Reproduce everything from the start of the entries below down to the line containing "title Python 3.0", both ends included, without changing a character.

Dataset excerpts start

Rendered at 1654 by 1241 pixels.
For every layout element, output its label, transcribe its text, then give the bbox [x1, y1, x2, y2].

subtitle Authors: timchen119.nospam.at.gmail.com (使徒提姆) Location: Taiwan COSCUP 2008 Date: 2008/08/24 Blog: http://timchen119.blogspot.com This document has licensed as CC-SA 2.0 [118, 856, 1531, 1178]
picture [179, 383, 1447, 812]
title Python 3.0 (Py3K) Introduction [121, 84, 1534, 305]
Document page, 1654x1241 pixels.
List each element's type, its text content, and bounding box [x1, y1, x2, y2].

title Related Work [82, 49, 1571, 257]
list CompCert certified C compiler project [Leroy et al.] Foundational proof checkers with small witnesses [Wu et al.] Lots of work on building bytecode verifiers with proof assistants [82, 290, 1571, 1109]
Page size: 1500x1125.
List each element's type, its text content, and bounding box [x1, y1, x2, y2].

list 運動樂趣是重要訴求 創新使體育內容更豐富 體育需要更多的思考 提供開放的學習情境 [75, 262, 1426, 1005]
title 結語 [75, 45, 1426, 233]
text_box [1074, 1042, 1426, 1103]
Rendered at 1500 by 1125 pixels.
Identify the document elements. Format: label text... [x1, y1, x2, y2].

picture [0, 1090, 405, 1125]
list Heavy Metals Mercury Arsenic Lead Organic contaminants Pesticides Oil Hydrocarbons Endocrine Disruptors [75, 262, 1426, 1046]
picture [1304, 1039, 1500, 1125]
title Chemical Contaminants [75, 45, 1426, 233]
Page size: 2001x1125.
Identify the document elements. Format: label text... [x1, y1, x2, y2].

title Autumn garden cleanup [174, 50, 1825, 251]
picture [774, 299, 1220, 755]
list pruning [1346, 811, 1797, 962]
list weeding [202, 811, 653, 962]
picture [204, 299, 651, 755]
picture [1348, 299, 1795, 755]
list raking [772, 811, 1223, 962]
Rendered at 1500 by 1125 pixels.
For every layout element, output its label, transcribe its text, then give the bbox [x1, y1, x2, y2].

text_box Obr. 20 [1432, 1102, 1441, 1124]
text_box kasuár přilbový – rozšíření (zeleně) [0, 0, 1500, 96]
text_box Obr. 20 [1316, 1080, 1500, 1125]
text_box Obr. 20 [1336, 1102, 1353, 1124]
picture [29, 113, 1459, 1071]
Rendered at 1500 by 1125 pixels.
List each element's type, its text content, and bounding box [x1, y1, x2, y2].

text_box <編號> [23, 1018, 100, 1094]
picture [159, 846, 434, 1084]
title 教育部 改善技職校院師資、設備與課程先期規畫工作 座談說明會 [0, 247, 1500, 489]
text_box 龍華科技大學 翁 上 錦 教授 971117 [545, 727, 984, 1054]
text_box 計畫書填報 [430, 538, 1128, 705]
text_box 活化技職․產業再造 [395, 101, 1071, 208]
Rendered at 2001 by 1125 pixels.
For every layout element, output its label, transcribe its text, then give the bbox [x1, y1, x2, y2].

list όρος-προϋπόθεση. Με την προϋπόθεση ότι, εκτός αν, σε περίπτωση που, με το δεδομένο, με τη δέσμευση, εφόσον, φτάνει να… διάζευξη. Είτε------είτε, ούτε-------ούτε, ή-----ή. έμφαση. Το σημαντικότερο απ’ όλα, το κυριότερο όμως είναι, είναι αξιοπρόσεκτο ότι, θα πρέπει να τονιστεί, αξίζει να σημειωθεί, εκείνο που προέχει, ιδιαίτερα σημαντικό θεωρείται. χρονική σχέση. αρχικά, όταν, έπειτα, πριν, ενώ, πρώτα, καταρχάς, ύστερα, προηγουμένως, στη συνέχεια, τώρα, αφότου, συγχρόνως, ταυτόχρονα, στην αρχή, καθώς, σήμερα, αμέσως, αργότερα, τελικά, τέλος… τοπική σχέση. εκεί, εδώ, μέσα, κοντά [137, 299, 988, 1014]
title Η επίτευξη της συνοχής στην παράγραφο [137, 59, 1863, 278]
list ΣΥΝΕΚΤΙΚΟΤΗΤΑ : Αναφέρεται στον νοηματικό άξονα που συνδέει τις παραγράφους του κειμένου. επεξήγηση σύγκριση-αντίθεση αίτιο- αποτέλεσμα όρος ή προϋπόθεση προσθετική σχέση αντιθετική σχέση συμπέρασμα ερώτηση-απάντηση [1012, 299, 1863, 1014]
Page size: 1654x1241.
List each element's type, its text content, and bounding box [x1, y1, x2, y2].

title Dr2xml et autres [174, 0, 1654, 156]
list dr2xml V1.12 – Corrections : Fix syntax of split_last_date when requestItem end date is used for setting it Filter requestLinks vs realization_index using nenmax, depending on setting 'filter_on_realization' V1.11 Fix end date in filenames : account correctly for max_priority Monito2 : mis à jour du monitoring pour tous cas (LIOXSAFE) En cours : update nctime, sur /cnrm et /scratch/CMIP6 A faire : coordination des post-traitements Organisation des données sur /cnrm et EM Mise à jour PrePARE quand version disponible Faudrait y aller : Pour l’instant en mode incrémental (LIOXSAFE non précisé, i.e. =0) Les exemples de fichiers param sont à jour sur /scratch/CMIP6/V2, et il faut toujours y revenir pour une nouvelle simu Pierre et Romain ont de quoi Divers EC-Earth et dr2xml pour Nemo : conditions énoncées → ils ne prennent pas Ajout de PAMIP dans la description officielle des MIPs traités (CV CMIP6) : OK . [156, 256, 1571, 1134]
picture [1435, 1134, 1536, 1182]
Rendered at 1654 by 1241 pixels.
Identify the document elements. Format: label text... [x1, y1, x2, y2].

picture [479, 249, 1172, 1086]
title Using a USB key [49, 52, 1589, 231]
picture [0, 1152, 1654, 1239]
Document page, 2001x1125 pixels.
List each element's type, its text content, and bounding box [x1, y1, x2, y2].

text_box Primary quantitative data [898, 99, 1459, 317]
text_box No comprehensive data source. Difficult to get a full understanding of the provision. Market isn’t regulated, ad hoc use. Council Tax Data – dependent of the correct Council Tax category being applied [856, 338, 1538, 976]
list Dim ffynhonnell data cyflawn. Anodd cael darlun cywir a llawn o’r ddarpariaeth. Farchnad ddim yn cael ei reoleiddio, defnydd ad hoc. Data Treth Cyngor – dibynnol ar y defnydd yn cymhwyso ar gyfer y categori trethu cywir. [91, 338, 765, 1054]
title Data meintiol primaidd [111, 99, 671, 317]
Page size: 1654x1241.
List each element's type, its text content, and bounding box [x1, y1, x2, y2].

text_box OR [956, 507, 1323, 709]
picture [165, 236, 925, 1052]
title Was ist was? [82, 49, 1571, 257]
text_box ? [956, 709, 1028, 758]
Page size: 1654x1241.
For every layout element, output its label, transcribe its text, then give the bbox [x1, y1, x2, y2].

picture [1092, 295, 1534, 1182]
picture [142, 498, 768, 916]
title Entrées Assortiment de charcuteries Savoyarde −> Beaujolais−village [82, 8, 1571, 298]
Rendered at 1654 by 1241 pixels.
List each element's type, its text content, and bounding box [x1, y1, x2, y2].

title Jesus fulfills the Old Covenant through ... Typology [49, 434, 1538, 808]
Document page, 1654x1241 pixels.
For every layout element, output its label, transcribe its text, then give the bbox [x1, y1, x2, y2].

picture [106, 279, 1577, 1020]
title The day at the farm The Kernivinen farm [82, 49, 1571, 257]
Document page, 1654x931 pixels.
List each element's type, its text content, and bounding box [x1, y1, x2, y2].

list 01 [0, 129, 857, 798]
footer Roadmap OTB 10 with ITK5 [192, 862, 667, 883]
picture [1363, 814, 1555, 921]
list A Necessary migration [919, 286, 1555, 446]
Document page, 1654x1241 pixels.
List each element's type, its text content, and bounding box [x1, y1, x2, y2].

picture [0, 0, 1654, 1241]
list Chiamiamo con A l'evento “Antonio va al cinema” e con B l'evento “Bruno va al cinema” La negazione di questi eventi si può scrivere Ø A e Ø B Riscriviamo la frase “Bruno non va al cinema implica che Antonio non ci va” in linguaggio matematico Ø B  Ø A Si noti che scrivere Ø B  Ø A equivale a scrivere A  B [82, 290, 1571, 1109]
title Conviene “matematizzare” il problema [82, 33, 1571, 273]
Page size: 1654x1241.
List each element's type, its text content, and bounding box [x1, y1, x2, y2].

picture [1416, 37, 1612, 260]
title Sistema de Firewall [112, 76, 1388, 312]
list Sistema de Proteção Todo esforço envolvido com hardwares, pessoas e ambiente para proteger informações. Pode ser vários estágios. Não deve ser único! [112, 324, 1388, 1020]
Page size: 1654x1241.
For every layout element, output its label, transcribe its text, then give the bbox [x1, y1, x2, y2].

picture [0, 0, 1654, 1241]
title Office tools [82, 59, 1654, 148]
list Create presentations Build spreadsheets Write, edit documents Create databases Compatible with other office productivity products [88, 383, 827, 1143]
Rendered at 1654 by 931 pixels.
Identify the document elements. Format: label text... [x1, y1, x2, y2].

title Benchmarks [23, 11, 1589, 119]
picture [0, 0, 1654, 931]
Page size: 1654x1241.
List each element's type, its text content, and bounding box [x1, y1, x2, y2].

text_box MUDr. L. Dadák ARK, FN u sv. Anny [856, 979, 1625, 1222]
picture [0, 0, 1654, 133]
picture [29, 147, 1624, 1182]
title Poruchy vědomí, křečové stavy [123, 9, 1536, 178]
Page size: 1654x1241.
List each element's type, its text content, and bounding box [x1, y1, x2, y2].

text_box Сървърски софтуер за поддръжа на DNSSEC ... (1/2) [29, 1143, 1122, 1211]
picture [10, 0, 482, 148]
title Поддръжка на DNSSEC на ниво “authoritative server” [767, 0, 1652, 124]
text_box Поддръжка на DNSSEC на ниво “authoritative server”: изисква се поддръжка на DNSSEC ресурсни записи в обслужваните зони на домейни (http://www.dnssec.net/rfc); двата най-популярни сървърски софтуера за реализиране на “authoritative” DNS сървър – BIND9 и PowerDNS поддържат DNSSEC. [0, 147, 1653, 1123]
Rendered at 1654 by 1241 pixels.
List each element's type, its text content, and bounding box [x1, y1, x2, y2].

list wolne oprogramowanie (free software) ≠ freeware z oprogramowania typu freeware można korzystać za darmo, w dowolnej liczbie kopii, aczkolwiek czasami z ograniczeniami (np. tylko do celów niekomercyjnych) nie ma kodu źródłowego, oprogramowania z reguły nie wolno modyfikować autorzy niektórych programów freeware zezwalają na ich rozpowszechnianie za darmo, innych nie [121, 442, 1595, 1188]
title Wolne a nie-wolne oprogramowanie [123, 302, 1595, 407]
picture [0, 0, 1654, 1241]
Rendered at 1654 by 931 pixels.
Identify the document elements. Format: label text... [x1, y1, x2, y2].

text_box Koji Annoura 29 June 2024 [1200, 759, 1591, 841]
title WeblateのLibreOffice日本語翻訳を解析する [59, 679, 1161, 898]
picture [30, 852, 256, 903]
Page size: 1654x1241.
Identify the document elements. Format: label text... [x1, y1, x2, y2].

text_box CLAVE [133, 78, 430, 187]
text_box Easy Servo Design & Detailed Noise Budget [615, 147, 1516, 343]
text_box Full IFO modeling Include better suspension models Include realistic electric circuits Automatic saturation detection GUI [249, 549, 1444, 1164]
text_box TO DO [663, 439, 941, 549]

Dataset excerpts end

### Full solution
Rendered at 1654 by 1241 pixels.
For every layout element, output its label, transcribe its text, then give the bbox [x1, y1, x2, y2].

subtitle Authors: timchen119.nospam.at.gmail.com (使徒提姆) Location: Taiwan COSCUP 2008 Date: 2008/08/24 Blog: http://timchen119.blogspot.com This document has licensed as CC-SA 2.0 [118, 856, 1531, 1178]
picture [179, 383, 1447, 812]
title Python 3.0 (Py3K) Introduction [121, 84, 1534, 305]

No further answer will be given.